- **LISTA DE TAREFAS**:
1: Indique todos os diplomas legais citados nos pontos numerados de 1) a 7) do texto selecionado, sem repetir nenhum.
2: Responda com base no texto selecionado:
(a) Em que ano se iniciou o processo judicial?
(b) Que número tem a conta notificada ao requerente?
(c) De que acórdão foi notificado o Sindicato reclamante, sem nada ter dito?
3: Reescreva o trecho do texto selecionado que começa em "Por outro lado, não" e termina em "a este aspeto.", substituindo "apoio judiciário" por "proteção jurídica".

=== TEXTO SELECIONADO ===

Este último vem agora, ao abrigo do disposto no artigo 59.º do Código das Custas Judiciais, apresentar a seguinte reclamação de custas (cfr. fls. 15 a 17):
« I. Previamente:
1) À presente reclamação de custas é aplicável, salvo melhor opinião, o regime previsto no Código das Custas Judiciais, na medida em que o processo judicial se iniciou em 2008,
2) logo antes da entrada em vigor do Regulamento das Custas Processuais (Abril de 2009).
3) Uma vez mais, salvo melhor opinião, é o que resulta do disposto nos próprios arts. 26º e 27º do Regulamento das Custas Processuais.
II. Da reclamação da conta de custas propriamente dita:
4) O reclamante, não obstante a ausência de menção à isenção de custas de que beneficia a fls. 288,
5) entende que, prevalecendo uma Justiça material sobre uma eventual Justiça formal, não pode ser descurado que tais autos já provinham do STA, donde constava a menção à isenção de custas de que beneficia.
6) A isenção de custas subjetiva de que beneficia advém-lhe não só da CRP (arts. 55º e 56º da CRP), mas também do Decreto-Lei nº 84/99, de 19 de Março (nº 3, do seu art. 4º), tendo sido mantida no art. 4º nº 1 al. f) do RCJ, ex vi do art. 310º nºs 2 e 3 do RCTFP (Lei nº 59/2008 de 11/09).
7) Face ao exposto e ponderadas as circunstâncias, impõe-se, portanto, e nos termos sobreditos, uma reforma da conta de custas, por via do art. 60º, nº 1, CCJ.
Termos em que se requer a V. Exa. se digne ordenar a reforma da conta de custas, nos termos do art. 60º, nº 1, CCJ, tendo em vista a conformidade da mesma com a lei, em matéria de isenção de custas.»
2. O Ministério Público emitiu sobre tal reclamação o seguinte parecer:
« 4. Ora, quando notificado do Acórdão 114/03, de 20 de Fevereiro, o Sindicato reclamante nada disse, não tendo questionado a condenação em custas, nem pedido a reforma do acórdão, quanto a essa condenação.
Por outro lado, não beneficiando o requerente de benefício de apoio judiciário, mas sim, como alega, de isenção subjetiva de custas, a conta 110/13, que lhe foi notificada, afigura-se, em si, corretamente elaborada.
5. Afirma, porém, o reclamante, que é aplicável, à presente reclamação de custas, o regime previsto no Código das Custas Judiciais, na medida em que o processo judicial se iniciou em 2008, por isso, antes da entrada em vigor do Regulamento das Custas Processuais (Abril de 2009), ao abrigo dos arts. 26º e 27º deste Regulamento.
Vejamos, assim, se lhe assiste razão quanto a este aspeto.
6. Afirma, o ora reclamante, que beneficia de isenção subjetiva de custas não só em virtude dos arts. 55º e 56º da Constituição, mas também do art. 4º, nº 3, do Decreto-Lei nº 84/99, de 19 de Março, tendo tal isenção sido “mantida no art. 4, nº 1, al. f) do RCJ, ex vi do art. 310º nºs 2 e 3 do RCTFP (Lei nº 59/2008 de 11/09)”.

=== DADOS DE ORIGEM ===

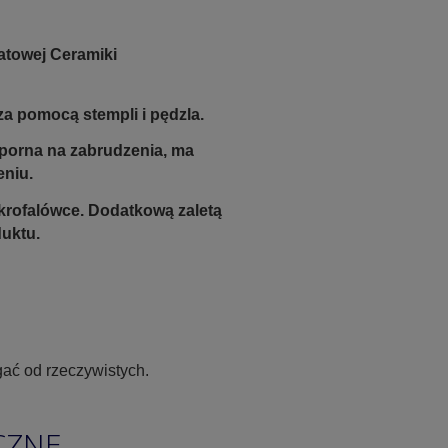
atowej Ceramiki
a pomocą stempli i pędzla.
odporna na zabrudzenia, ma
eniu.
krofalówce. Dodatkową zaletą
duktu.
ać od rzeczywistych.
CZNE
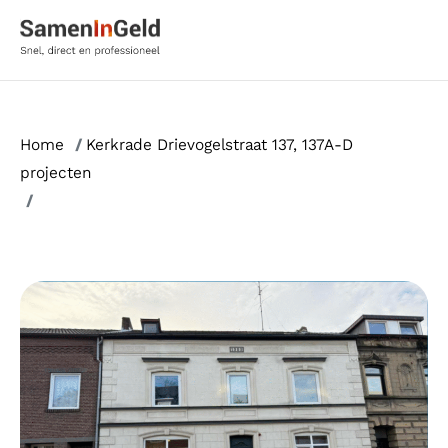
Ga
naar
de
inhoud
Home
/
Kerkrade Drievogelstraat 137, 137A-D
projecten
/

===
=== DADOS DE ORIGEM ===

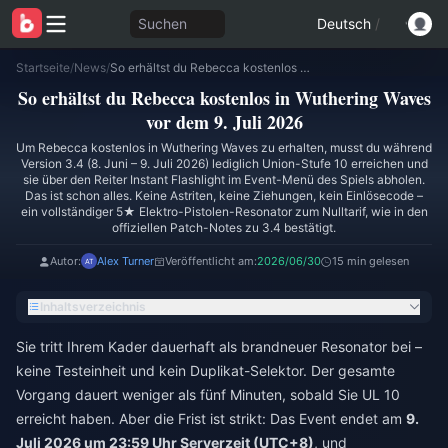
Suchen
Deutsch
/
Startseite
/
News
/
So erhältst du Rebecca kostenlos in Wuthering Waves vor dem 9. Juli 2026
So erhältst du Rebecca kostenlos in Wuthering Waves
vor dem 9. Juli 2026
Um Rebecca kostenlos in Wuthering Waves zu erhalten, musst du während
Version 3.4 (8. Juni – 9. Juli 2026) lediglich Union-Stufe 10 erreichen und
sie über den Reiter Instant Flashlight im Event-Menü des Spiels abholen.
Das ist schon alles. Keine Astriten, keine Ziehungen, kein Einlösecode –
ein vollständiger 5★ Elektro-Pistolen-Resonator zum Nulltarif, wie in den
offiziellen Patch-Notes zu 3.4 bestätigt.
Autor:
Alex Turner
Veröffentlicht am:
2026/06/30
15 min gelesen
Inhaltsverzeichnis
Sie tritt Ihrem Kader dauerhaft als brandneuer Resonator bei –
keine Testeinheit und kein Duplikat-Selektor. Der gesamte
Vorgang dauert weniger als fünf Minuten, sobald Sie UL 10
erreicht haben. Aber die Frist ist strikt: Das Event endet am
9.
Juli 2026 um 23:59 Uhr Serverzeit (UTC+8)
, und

===

- **RESPOSTAS DAS ATIVIDADES**:
1: Código das Custas Judiciais (CCJ); Regulamento das Custas Processuais; CRP; Decreto-Lei nº 84/99, de 19 de Março; RCJ; RCTFP (Lei nº 59/2008 de 11/09).

2:
(a) Em 2008.
(b) 110/13.
(c) Do Acórdão 114/03, de 20 de Fevereiro.

3:
Por outro lado, não beneficiando o requerente de benefício de proteção jurídica, mas sim, como alega, de isenção subjetiva de custas, a conta 110/13, que lhe foi notificada, afigura-se, em si, corretamente elaborada.
5. Afirma, porém, o reclamante, que é aplicável, à presente reclamação de custas, o regime previsto no Código das Custas Judiciais, na medida em que o processo judicial se iniciou em 2008, por isso, antes da entrada em vigor do Regulamento das Custas Processuais (Abril de 2009), ao abrigo dos arts. 26º e 27º deste Regulamento.
Vejamos, assim, se lhe assiste razão quanto a este aspeto.